Texte fourni
====================
Par une requête enregistrée le 1er décembre 2022, Mme B, représentée par Me Mampouma, demande au tribunal :

1°) d'annuler l'arrêté en date du 16 novembre 2022 par lequel la préfète de l'Oise a refusé de lui délivrer un titre de séjour au titre de l'asile, l'a obligée à quitter le territoire français dans le délai de trente jours et a fixé le pays à destination duquel elle est susceptible d'être reconduite ;

2°) de mettre à la charge de l'Etat une somme de 1 500 euros sur le fondement de l'article L. 761-1 du code de justice administrative.

Elle soutient que :

- L'arrêté est illégal dès lors qu'elle peut prétendre à la délivrance d'un titre de séjour sur le fondement des articles L. 435-1 et L. 423-23 du code de l'entrée et du séjour des étrangers et du droit d'asile ;

- L'arrêté est contraire aux stipulations de l'article 3 de la convention européenne de sauvegarde des droits de l'homme et des libertés fondamentales.

Par un mémoire en défense, enregistré le 23 décembre 2022, la préfète de l'Oise conclut au rejet de la requête.

Elle fait valoir que la requête est non fondée dans les moyens qu'elle soulève.

Vu les autres pièces du dossier.

Vu :

- la convention européenne de sauvegarde des droits de l'homme et des libertés fondamentales ;

- le code de l'entrée et du séjour des étrangers et du droit d'asile ;

- le code de justice administrative.

La présidente du tribunal a désigné M. Boutou, vice-président, conformément à l'article

R. 776-13-3 du code de justice administrative, pour statuer en qualité de juge du contentieux de l'éloignement sur les requêtes instruites selon les dispositions de l'article L. 614-5 du code de l'entrée et du séjour des étrangers et du droit d'asile.
====================
Extraits de lignes
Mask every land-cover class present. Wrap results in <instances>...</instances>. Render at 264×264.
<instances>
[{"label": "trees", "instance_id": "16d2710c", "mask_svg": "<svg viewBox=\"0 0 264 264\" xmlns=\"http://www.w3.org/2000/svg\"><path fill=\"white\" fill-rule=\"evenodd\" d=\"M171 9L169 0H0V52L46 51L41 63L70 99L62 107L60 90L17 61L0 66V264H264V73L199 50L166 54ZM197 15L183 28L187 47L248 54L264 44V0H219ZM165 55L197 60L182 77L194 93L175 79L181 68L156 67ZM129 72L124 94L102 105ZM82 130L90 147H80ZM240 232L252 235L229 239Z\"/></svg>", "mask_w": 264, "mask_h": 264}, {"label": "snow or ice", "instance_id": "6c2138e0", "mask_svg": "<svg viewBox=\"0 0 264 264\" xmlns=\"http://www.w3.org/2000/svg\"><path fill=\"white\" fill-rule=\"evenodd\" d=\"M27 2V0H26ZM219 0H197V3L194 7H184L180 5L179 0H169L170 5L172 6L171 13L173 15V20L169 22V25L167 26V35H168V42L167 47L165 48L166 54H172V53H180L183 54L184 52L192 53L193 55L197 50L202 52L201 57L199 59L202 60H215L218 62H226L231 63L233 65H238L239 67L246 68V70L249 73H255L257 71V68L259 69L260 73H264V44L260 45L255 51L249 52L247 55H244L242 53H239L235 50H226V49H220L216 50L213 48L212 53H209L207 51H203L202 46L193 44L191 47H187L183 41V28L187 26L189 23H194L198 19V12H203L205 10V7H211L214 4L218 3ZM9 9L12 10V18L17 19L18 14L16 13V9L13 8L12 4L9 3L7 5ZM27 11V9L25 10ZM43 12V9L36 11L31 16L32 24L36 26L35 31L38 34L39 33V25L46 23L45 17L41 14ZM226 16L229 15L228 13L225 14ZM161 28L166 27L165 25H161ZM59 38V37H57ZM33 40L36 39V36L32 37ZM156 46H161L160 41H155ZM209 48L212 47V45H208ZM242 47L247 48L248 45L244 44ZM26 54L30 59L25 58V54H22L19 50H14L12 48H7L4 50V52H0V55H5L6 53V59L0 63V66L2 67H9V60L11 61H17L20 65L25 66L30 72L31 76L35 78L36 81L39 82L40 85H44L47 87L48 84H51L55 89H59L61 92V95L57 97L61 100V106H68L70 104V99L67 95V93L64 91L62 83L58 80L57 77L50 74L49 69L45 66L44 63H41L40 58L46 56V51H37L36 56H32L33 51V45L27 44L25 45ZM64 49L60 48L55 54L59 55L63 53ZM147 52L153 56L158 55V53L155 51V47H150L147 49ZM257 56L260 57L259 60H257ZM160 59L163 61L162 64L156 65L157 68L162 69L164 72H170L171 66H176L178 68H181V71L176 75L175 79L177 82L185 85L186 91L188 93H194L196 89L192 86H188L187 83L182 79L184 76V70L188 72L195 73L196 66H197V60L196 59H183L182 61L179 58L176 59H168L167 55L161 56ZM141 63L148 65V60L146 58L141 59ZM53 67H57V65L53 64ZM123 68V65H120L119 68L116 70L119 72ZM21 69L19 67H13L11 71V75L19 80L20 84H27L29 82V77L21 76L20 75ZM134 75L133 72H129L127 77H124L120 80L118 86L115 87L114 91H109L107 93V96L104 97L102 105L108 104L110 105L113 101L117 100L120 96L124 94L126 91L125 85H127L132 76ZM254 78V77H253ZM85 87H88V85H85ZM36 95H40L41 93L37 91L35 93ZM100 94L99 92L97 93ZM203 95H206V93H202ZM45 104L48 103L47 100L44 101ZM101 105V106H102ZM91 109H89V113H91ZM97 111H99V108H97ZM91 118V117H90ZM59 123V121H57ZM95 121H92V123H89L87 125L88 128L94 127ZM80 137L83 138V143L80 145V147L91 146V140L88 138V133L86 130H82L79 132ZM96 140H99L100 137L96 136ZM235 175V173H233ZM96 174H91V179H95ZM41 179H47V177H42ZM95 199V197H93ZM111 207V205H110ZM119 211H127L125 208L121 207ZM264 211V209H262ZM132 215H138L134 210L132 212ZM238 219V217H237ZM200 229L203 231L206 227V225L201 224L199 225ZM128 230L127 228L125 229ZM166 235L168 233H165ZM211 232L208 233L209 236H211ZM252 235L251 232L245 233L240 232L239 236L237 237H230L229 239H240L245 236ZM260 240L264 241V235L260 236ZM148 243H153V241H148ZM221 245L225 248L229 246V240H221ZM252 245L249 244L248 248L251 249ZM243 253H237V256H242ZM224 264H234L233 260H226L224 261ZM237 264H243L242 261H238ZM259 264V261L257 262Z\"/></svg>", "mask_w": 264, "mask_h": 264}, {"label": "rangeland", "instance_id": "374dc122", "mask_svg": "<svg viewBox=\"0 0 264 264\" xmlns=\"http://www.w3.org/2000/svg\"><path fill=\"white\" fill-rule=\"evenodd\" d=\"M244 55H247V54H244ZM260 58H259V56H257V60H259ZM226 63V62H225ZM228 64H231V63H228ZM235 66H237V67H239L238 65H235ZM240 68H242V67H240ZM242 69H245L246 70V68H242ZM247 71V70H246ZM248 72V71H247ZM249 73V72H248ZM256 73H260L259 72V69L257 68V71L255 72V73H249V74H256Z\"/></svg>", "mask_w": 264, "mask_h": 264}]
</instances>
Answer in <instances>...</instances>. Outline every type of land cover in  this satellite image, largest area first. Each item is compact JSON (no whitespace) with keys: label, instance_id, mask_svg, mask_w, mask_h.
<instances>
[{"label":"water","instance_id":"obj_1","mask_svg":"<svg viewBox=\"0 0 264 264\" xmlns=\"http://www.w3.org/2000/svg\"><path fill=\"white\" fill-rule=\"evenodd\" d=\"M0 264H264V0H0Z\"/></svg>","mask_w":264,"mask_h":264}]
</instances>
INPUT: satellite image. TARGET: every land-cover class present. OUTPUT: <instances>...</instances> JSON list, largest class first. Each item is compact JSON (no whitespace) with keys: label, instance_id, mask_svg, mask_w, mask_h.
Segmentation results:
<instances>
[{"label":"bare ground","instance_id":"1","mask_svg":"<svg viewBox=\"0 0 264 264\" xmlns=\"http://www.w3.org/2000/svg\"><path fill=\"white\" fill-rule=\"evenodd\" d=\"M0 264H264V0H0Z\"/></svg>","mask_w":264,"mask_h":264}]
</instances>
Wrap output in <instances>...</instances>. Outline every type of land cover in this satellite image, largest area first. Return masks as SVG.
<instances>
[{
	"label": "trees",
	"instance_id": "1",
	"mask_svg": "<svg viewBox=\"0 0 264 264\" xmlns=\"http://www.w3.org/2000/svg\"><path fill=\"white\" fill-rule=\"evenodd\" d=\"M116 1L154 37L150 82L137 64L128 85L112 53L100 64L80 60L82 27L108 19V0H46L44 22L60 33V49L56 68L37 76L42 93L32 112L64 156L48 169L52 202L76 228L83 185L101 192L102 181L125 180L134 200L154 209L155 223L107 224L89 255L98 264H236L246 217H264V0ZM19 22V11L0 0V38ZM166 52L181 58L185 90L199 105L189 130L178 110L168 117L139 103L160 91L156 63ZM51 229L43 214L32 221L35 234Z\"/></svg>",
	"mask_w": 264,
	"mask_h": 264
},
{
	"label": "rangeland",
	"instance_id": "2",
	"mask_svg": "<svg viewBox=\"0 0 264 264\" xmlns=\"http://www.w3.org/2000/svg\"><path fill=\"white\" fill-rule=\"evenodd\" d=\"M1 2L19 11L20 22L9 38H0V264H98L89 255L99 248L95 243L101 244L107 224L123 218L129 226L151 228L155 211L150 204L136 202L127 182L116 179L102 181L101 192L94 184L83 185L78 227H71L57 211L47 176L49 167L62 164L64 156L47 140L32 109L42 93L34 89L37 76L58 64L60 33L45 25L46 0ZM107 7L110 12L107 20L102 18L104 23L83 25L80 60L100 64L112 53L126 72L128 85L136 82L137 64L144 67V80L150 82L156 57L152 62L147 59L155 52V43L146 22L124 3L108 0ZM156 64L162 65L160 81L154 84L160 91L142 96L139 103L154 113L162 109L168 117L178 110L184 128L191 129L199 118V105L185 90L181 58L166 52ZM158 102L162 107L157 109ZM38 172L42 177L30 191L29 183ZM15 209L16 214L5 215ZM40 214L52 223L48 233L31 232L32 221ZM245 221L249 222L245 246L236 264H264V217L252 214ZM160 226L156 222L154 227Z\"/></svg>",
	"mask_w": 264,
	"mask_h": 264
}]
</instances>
====================
Exercices à traiter
[a] Traduisez en anglais la phrase suivante du texte fourni : « Elle fait valoir que la requête est non fondée dans les moyens qu'elle soulève. »
[b] D'après le texte fourni, pour quelle raison Mme B estime-t-elle l'arrêté illégal ? Répondez en une à trois phrases.
[c] Recopiez mot pour mot le passage du texte fourni qui commence par « Par un mémoire » et se poursuit jusqu'à « le code de justice administrative. ».

Exercices corrigés
[a] She argues that the application is unfounded in the grounds it raises.

[b] Mme B estime l'arrêté illégal parce qu'elle peut prétendre à la délivrance d'un titre de séjour sur le fondement des articles L. 435-1 et L. 423-23 du code de l'entrée et du séjour des étrangers et du droit d'asile.

[c]
Par un mémoire en défense, enregistré le 23 décembre 2022, la préfète de l'Oise conclut au rejet de la requête.

Elle fait valoir que la requête est non fondée dans les moyens qu'elle soulève.

Vu les autres pièces du dossier.

Vu :

- la convention européenne de sauvegarde des droits de l'homme et des libertés fondamentales ;

- le code de l'entrée et du séjour des étrangers et du droit d'asile ;

- le code de justice administrative.